Aspartame is a substance known as a methyl ester. In 1981, as a low-calorie sweetener, artificial sweetener, which is 200 times as potent as conventional granulated sugar, was introduced to the market. Included in the brand names are Nutrasweet, Equal, and Sugar Twin. According to data from the National Library of Medicine, it has become an important ingredient in foods and beverages across North America, Asia, and Europe since then.
Aspartame: Does it pose any health risks? What to know about the sugar substitute
Several studies indicate that aspartame has no effect on blood sugar or insulin levels, making it a popular sugar substitute for diabetics. Moreover, aspartame has been added to reduced-sugar and sugar-free treats, condiments, and beverages as a result of research linking excessive sugar consumption to various cancers.
Products containing aspartame
Here are some common beverages and foods containing aspartame:
- Sugar-free or diet beverages, such as Diet Coke;
- Sugar-free gums, such as Trident gum
Diet drink mixtures, such as Crystal Light
- Reduced-sugar condiments, including Log Cabin Sugar-Free Syrup,
Sugar-free gelatin, such as Sugar-Free Jell-O, and
- tabletop sweeteners, including Equal and Nutrasweet, are sold under brand names.
- Coca-Cola, the maker of Diet Coke, and other aspartame-containing product manufacturers did not immediately respond to requests for comment.
Certainly, the sweeteners used in low-sugar products vary, and companies occasionally alter their ingredient lists. For the most accurate information, consumers should examine the ingredient lists of specific products to determine whether or not they contain aspartame.
Is aspartame dangerous?
Multiple studies have concluded that aspartame is safe when consumed in moderation. However, some research has linked aspartame consumption to cancer. An observational study of more than 100,000 adults in France found that those who consumed greater quantities of artificial sweeteners, particularly aspartame, had a marginally increased risk of developing cancer.
Some studies indicate that aspartame may also cause migraines, seizures, and depression.

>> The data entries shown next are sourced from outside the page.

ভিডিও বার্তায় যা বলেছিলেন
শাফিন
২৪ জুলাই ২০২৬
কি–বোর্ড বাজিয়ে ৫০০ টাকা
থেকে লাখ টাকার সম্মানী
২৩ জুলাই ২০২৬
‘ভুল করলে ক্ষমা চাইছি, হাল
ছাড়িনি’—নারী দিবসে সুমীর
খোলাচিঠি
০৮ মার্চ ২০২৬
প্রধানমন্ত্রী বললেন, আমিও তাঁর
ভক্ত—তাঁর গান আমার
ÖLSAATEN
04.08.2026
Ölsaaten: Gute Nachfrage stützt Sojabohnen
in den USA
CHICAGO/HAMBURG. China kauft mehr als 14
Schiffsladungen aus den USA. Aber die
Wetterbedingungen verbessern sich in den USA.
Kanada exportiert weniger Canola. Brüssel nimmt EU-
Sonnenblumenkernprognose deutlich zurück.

However, both the FDA and the American Cancer Society continue to declare aspartame safe for human consumption.
IARC’s “misleading claims” lacked context, according to Robert Rankin, president of the Calorie Control Council, an international association representing the low- and reduced-calorie food and beverage industry.

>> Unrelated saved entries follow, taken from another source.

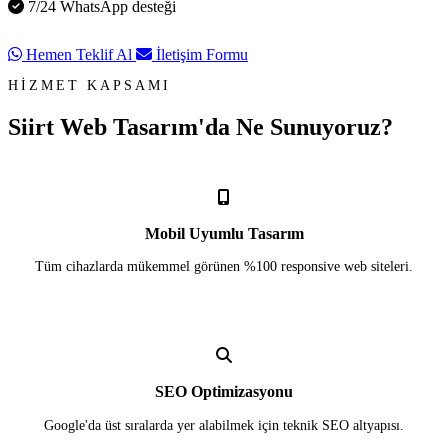
7/24 WhatsApp desteği
Hemen Teklif Al
İletişim Formu
HİZMET KAPSAMI
Siirt Web Tasarım'da
Ne Sunuyoruz?
Mobil Uyumlu Tasarım
Tüm cihazlarda mükemmel görünen %100 responsive web siteleri.
SEO Optimizasyonu
Google'da üst sıralarda yer alabilmek için teknik SEO altyapısı.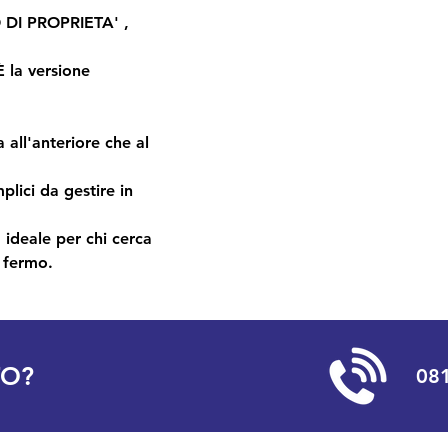
I PROPRIETA' , 
 la versione 
a all'anteriore che al 
plici da gestire in 
 ideale per chi cerca 
 fermo.
TO?
081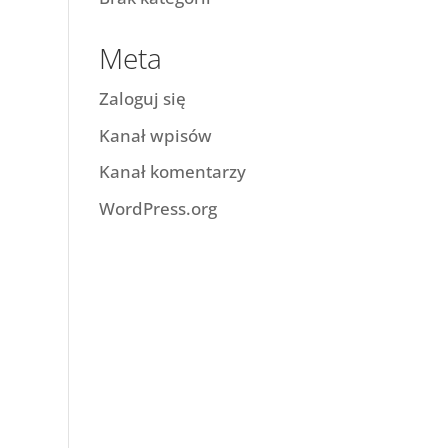
Meta
Zaloguj się
Kanał wpisów
Kanał komentarzy
WordPress.org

“Consumers deserve facts, and the fact is that aspartame is safe and one of the most widely studied food ingredients, which is why the Calorie Control Council is gravely concerned about any unsubstantiated and misleading assertions that contradict decades of science and global regulatory approvals,” he said in a statement to CBS News.
According to the FDA’s permissible daily limit for artificial sweeteners, a 150-pound adult would have to consume more than 18 zero-sugar soda cans per day to experience severe adverse health effects from aspartame.